Kamada Teppei, Nakaseko Yuichi, Yoshida Masashi, Kai Wataru, Takahashi Junji, Nakashima Keigo, Suzuki Norihiko, Ohdaira Hironori, Yamanouchi Eigoro, Suzuki Yutaka
Department of Surgery, International University of Health and Welfare Hospital, 537-3, Iguchi Nasushiobara, Tochigi, 329-2763, Japan.
Department of Radiology, International University of Health and Welfare Hospital, Iguchi, Nasushiobara, Tochigi, 329-2763, Japan.
Surg Case Rep. 2021 Mar 12;7(1):67. doi: 10.1186/s40792-021-01153-3.
Iatrogenic ureteral injury (UI) is a potentially serious complication of colorectal cancer surgery. Performing perioperative placement of ureteral stents or intraoperative fluorescence navigation surgery for the ureter using indocyanine green (ICG) has been employed as a method of preventing UI. However, transileal conduit stent placement has been considered challenging because it is difficult to identify the ureteral orifice due to the anatomical changes caused by a previous surgery. We report a case in which laparoscopic colectomy was safely performed using a combination of prophylactic transileal conduit ureteral catheter placement and intraoperative ICG fluorescence navigation surgery.
A 75-year-old man presented to our hospital complaining of vomiting and abdominal distension. He had a history of open total cystectomy and ileal conduit urinary diversion 11 years prior to admission. Computed tomography confirmed colon dilation with fecal impaction from the ascending colon to the sigmoid colon and wall thickening in the sigmoid colon. Colonoscopy during the transanal ileus tube insertion revealed a Borrmann type II tumor with circumferential stenosis 10 cm distal to the junction between the descending colon and the sigmoid colon. The patient was diagnosed with colorectal ileus due to obstructive sigmoid colon cancer and underwent transanal ileus tube insertion.
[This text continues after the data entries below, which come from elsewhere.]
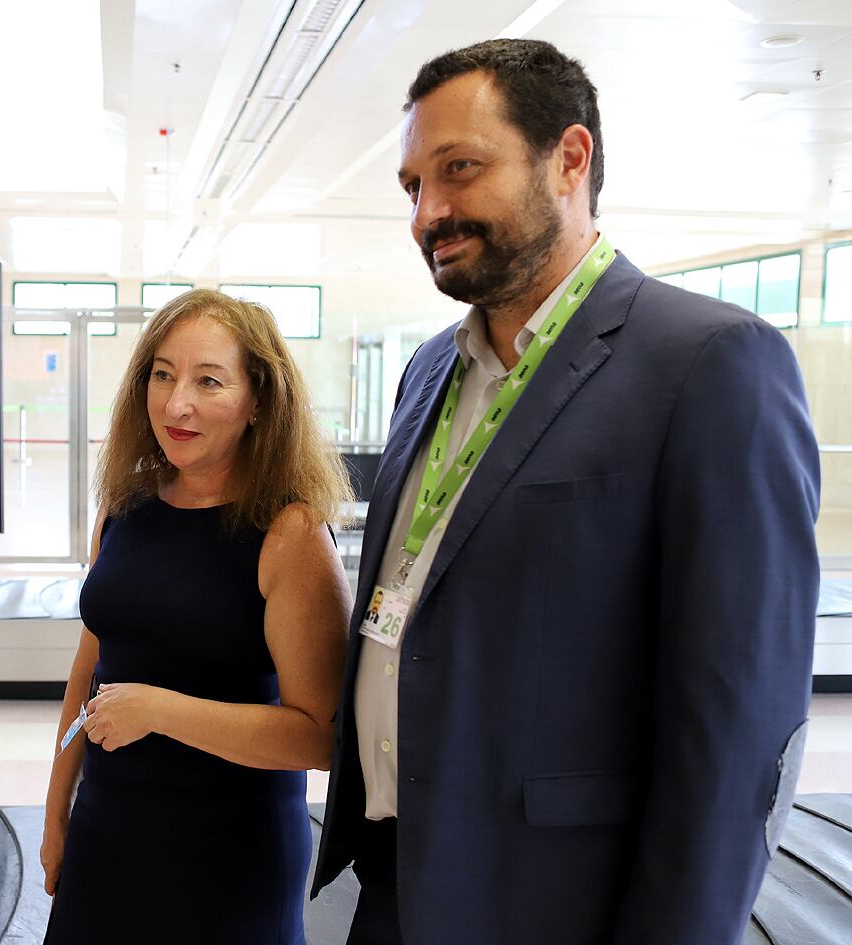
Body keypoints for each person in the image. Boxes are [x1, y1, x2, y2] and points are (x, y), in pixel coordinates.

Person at [311, 39, 820, 945]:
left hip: (562, 902)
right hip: (396, 887)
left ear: (569, 159)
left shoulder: (709, 365)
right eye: (412, 186)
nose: (430, 211)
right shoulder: (430, 370)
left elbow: (738, 730)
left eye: (460, 169)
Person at [41, 289, 353, 945]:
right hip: (108, 832)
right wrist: (55, 809)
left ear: (258, 400)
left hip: (228, 858)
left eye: (208, 380)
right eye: (162, 373)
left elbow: (320, 736)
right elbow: (90, 664)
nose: (176, 403)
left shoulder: (289, 534)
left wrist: (158, 710)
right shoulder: (123, 506)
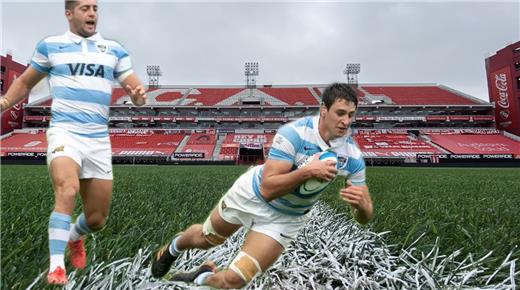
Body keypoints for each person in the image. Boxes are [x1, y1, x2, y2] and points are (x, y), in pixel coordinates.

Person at [151, 83, 373, 289]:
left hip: (286, 218)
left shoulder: (351, 156)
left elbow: (364, 216)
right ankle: (172, 249)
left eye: (351, 115)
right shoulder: (294, 134)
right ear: (324, 109)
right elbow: (268, 189)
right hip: (251, 194)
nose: (346, 121)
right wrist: (307, 171)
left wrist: (363, 208)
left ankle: (200, 276)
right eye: (340, 113)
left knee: (235, 279)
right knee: (206, 239)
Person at [0, 0, 147, 285]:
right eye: (85, 8)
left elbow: (132, 83)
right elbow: (26, 82)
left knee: (96, 219)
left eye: (95, 8)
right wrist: (5, 101)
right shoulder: (51, 46)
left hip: (97, 140)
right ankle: (56, 266)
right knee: (68, 189)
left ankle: (74, 237)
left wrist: (139, 95)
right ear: (69, 14)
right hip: (64, 132)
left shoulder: (115, 50)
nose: (92, 13)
Severe intra-abdominal adhesions were expected due to the previous total cystectomy, and the left ureter was near the sigmoid colon tumor; therefore, prophylactic retrograde transileal conduit ureteral catheter placement was performed one day before the elective surgery. During the operation, 20 ml (5.0 × 10 mg/ml) ICG was administered from the transileal conduit ureteral catheter, and ICG fluorescence of the ureter was observed in the retroperitoneum. Laparoscopic Hartmann's operation was successfully performed, confirming ureter fluorescence. The operation time was 231 min, with 5 mL of intraoperative bleeding. The ureteral catheter was removed 3 days after the operation. The patient's postoperative course was good with no complications, and he was discharged on postoperative day 7.
Prophylactic transileal conduit ureteral catheter placement and ICG fluorescence navigation surgery were effective in performing laparoscopic colorectal surgery with severe adhesions after urinary diversion.
医源性输尿管损伤(UI)是结直肠癌手术中一种潜在的严重并发症。在围手术期放置输尿管支架或术中使用吲哚菁绿(ICG)进行输尿管荧光导航手术已被用作预防UI的方法。然而,经回肠通道放置支架被认为具有挑战性,因为既往手术引起的解剖结构改变使得输尿管口难以识别。我们报告了一例通过预防性经回肠通道输尿管导管置入联合术中ICG荧光导航手术成功实施腹腔镜结肠切除术的病例。
一名75岁男性因呕吐和腹胀入住我院。他在入院前11年有开放性全膀胱切除术及回肠通道尿流改道术史。计算机断层扫描证实结肠扩张,从升结肠至乙状结肠存在粪便嵌塞,乙状结肠壁增厚。经肛门插入肠梗阻导管期间的结肠镜检查显示,在降结肠与乙状结肠交界处远端10 cm处有一个Borrmann II型肿瘤,伴有环形狭窄。该患者因乙状结肠癌梗阻被诊断为结直肠肠梗阻,并接受了经肛门肠梗阻导管插入术。由于既往全膀胱切除术,预计会有严重的腹腔内粘连,且左输尿管靠近乙状结肠肿瘤;因此,在择期手术前一天进行了预防性逆行经回肠通道输尿管导管置入。手术过程中,通过经回肠通道输尿管导管注入20 ml(5.0×10 mg/ml)ICG,在腹膜后观察到输尿管的ICG荧光。成功实施了腹腔镜Hartmann手术,确认输尿管荧光。手术时间为231分钟,术中出血5 ml。术后3天拔除输尿管导管。患者术后恢复良好,无并发症,术后第7天出院。
预防性经回肠通道输尿管导管置入和ICG荧光导航手术对于在尿流改道后有严重粘连的情况下进行腹腔镜结直肠手术是有效的。